Storage Instructions
Let the cookies cool to room temperature, and store them in an airtight container for up to 1 week. The strawberry cookies can also be frozen in a freezer-safe container or bag for up to 3 months. Defrost the cookies at room temperature, then enjoy.

These Strawberry Sugar Cookies are the perfect buttery, and fruity cookies. They’re pretty, delicious, and easy to make – definitely going to be a new favorite!
More Cookie Recipes
If you try these Strawberry Sugar Cookies, please leave a 🌟 rating and let me know how it went in the comments below. I love hearing from you!

Strawberry Sugar Cookies
Ingredients
- 1 oz freeze dried strawberries
- 1/2 cup unsalted butter (softened)
- 3/4 cup granulated sugar
- 1 large egg
- 1/2 TBS vanilla extract
- pink or red food coloring (optional)
- 1 1/2 cups all purpose flour
- 1/2 tsp baking powder
- 1/2 tsp baking soda
- 1/2 tsp salt
- additional granulated sugar for rolling
Instructions
- Preheat the oven to 350 degrees Fahrenheit. Line two cookie sheets with parchment paper, or silicone liners, and set it aside.

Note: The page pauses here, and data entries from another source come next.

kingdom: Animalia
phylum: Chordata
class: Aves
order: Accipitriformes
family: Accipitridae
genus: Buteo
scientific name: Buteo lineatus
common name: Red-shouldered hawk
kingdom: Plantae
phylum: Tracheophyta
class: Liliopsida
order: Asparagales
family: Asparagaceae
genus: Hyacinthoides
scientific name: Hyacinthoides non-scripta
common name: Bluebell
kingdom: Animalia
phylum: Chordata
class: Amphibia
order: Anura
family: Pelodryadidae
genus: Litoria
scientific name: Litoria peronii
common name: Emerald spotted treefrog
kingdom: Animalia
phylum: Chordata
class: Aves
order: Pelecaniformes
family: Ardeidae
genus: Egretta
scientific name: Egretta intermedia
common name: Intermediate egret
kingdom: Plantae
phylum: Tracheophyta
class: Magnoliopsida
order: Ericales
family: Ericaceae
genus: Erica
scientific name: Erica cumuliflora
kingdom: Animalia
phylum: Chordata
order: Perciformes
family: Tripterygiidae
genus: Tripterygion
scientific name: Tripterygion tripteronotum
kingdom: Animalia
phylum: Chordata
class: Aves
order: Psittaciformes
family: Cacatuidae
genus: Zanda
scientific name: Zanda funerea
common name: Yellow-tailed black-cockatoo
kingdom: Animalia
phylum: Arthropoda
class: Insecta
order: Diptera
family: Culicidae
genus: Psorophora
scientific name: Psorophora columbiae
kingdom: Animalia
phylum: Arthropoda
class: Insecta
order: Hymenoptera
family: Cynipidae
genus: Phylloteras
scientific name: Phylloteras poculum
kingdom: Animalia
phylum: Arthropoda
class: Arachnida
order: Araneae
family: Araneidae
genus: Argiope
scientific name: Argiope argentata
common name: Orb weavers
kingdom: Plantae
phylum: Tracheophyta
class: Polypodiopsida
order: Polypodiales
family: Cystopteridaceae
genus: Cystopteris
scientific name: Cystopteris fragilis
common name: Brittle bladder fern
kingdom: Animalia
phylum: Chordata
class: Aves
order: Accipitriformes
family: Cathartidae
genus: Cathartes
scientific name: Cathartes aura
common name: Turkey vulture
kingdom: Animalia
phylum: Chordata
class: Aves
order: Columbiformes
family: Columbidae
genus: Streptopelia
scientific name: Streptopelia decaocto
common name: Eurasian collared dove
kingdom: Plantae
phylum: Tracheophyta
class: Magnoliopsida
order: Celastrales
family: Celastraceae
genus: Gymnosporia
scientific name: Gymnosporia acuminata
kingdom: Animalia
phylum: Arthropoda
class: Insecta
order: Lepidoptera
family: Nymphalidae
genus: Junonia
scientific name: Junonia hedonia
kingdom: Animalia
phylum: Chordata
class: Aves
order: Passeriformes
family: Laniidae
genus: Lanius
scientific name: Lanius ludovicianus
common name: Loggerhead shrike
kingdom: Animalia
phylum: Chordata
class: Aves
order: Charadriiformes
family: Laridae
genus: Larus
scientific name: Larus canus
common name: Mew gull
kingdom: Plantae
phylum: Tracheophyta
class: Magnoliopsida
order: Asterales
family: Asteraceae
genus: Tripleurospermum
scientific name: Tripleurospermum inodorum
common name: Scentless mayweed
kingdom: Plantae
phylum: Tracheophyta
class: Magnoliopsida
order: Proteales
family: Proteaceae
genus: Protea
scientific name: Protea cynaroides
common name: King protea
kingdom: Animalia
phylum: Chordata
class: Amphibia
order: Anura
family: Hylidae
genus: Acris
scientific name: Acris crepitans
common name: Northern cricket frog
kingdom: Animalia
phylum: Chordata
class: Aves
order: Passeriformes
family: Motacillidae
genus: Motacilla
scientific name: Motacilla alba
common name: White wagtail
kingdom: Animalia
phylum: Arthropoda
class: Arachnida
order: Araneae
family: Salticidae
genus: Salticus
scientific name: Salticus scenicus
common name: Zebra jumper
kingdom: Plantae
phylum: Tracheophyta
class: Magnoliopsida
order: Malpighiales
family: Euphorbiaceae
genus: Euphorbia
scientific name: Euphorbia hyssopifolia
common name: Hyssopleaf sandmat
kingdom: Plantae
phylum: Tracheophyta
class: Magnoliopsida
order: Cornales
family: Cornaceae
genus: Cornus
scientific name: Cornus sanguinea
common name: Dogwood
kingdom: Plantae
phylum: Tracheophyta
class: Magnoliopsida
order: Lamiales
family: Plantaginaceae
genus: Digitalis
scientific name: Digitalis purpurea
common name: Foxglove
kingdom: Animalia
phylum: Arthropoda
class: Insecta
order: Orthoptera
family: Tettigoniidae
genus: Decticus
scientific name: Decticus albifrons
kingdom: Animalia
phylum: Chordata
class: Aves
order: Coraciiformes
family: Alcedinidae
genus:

- Add freeze-dried strawberries to a food processor or blender and pulse repeatedly until they're ground to a fine powder. Scoop out 1 TBS to save for rolling the cookies in. 1 oz freeze dried strawberries
- Add the dry ingredients together in a medium bowl, the flour, the freeze dried strawberry powder minus 1 TBS saved for later, baking powder, baking soda, and salt. 1 1/2 cups all purpose flour, 1/2 tsp baking powder, 1/2 tsp baking soda, 1/2 tsp salt
- Add the butter and sugar to a large mixing bowl (or the bowl of a stand mixer) and beat them together for about 2 minutes, until the mixture is light and creamy. 1/2 cup unsalted butter, 3/4 cup granulated sugar
- Add in the egg, vanilla extract, and a couple drops of pink food coloring, and stir them into the mixture until combined. 1 large egg, 1/2 TBS vanilla extract, pink or red food coloring
- Add the dry ingredients into the wet ingredients in two increments until combined and stir it all together until you have a nice soft (but not sticky) cookie dough. Scrape the bottom and sides of the bowl as needed.
- Combine the granulated sugar, and remaining freeze dried strawberry powder into a small bowl for rolling the cookies in. additional granulated sugar for rolling
- Scoop the dough by 1.5 TBS portions and roll them into balls. Roll the balls in a small bowl full of strawberry granulated sugar. additional granulated sugar for rolling
- Place the cookie dough balls at least 2 inches apart on the prepared baking sheets. Bake the cookies for 10 to 12 minutes, or until the tops are crinkled and the edges are just lightly golden.
- Let the cookies cool for 5 minutes on the cookie sheet, then transfer them to a cooling rack to cool completely.